A city becomes a prime location for human trafficking when it hosts the Super Bowl, a busy and heavily attended event. Hundreds of thousands of tourists visit for the National Football League’s big game. This makes it easier for traffickers to hide the movement and sale of their human wares.
Super Bowl LVII, set for Sunday in Las Vegas, presents greater than normal obstacles for law enforcement targeting human traffickers.
President Joe Biden’s border policies have allowed millions of illegal aliens into the U.S., thus increasing the number of human trafficking victims.
Las Vegas, where the Kansas City Chiefs will meet the San Francisco 49ers, is less than 300 miles from the southern border.
The host city’s laws on sex work add serious difficulties. Nevada has allowed prostitution since 1971, the only state to do so.
Federal, state, and local governments began taking action against human trafficking in Las Vegas well ahead of the Super Bowl.
Sen. Catherine Cortez Masto, D-Nev., asked the NFL to disclose its efforts to combat human trafficking surrounding the game.
“Specifically, we want to ensure we’re working together to prevent and respond to any increase in human trafficking that could occur alongside this major event,” Masto said in a press release.
“We know it is a priority for the National Football League (NFL) and its philanthropic foundation to raise awareness about and take steps to address human trafficking issues,” she added.
Kimberly Small, CEO of the local nonprofit Signs of Hope, which fights sexual violence and exploitation, talked about the issue in an interview with the Las Vegas Sun.
“We do focus a lot of our resources around these larger events because we know that there’s going to be an uptick in numbers,” Small said, referring to sex trafficking and the Super Bowl.
To counter this, Signs of Hope has partnered with the Las Vegas police. The nonprofit said it would follow numerous police officers, helping to identify potential sex trafficking cases leading up to Sunday’s game.
The nonprofit aided officers in a similar manner during Formula One’s Las Vegas Grand Prix race in November. The Las Vegas Sun, citing police, reported that Signs of Hope’s efforts resulted “in more than 70 arrests and identifying 200 victims of trafficking.”
Despite state officials and local nonprofits taking action, researchers on human trafficking have weighed in, the Biden administration is not doing the one thing that could have the most impact on human trafficking in the U.S.: closing the southern border.
According to the U.S. State Department, 72% of human trafficking victims are immigrants. With over 14,000 human trafficking cases a year, that comes down to just over 10,000 cases a year.
Human trafficking is the second-fastest-growing criminal enterprise. This means the numbers are likely higher than reported.
The Biden administration recently has been in a legal battle with the state of Texas over control of the southern border.
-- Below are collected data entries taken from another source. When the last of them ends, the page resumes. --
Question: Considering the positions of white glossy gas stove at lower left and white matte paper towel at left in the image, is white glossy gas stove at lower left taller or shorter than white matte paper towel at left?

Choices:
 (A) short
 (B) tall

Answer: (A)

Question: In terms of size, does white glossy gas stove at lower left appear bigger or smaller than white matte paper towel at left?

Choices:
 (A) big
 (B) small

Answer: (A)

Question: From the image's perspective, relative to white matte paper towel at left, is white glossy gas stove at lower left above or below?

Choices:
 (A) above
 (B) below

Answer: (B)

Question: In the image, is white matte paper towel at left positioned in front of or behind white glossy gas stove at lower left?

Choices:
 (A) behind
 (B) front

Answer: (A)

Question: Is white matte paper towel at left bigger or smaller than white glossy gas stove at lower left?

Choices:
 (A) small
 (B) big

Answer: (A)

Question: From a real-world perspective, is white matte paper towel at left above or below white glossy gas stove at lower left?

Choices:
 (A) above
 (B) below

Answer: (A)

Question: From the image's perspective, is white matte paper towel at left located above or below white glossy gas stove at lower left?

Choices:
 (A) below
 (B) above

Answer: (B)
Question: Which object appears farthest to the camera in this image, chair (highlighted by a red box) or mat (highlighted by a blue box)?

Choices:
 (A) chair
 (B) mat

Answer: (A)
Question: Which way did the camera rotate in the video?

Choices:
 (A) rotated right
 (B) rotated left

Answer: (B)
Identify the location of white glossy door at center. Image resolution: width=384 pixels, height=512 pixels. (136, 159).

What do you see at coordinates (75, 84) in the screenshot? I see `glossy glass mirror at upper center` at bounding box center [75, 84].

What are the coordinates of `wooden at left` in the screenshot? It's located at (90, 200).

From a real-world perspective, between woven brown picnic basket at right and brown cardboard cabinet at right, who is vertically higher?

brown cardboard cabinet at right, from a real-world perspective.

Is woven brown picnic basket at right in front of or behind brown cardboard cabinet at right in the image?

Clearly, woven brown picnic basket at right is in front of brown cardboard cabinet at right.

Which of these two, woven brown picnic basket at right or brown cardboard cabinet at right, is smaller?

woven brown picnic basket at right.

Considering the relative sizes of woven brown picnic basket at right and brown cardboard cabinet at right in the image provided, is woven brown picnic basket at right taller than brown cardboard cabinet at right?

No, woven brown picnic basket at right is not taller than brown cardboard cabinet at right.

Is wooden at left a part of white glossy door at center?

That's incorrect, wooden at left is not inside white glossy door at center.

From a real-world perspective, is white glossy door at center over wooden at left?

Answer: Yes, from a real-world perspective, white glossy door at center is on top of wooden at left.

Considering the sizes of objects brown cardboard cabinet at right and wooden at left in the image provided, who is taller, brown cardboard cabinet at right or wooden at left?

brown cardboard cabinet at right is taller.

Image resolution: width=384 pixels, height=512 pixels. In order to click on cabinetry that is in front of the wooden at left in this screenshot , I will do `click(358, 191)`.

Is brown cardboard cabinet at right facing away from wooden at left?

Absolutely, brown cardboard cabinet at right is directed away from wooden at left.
Texas is attempting to curb the number of illegal aliens the administration has allowed to cross over from Mexico by lining up storage containers topped with barbed wire.
A direct connection exists between the border crisis and child trafficking, according to a 2023 report from Emma Waters, a research associate in The Heritage Foundation’s Devos Center for Life, Religion, and Family. (The Daily Signal is Heritage’s news outlet.)
About 60% of children who cross into the U.S. unlawfully will end up in “prostitution, forced labor, and child pornography,” the report says.
The Biden administration reported releasing over 400 children last year to “nonrelated” adults in the U.S. Most of these individuals had other children already in their care, officials said.
Last April, a whistleblower told Congress that the U.S. government is the “middleman” in the multibillion-dollar industry of human trafficking of minors through the porous southern border.
Half of the most wanted child traffickers sought by U.S. Immigration and Customs Enforcement are from Mexico, according to Waters’ report.
“The link between human trafficking and the porous southern border highlights the need for strong border security,” Waters told The Daily Signal. “The Biden administration’s negligent enforcement at the southern border directly corresponds with the increase in human trafficking into the United States, especially during major national events such as the Super Bowl.”
Waters also criticized Nevada’s legalization of sex work.
“The legality of prostitution, along with increased demand for such services, will not only increase the ‘supply’ of women and children, but it will be more difficult to catch traffickers,” she said.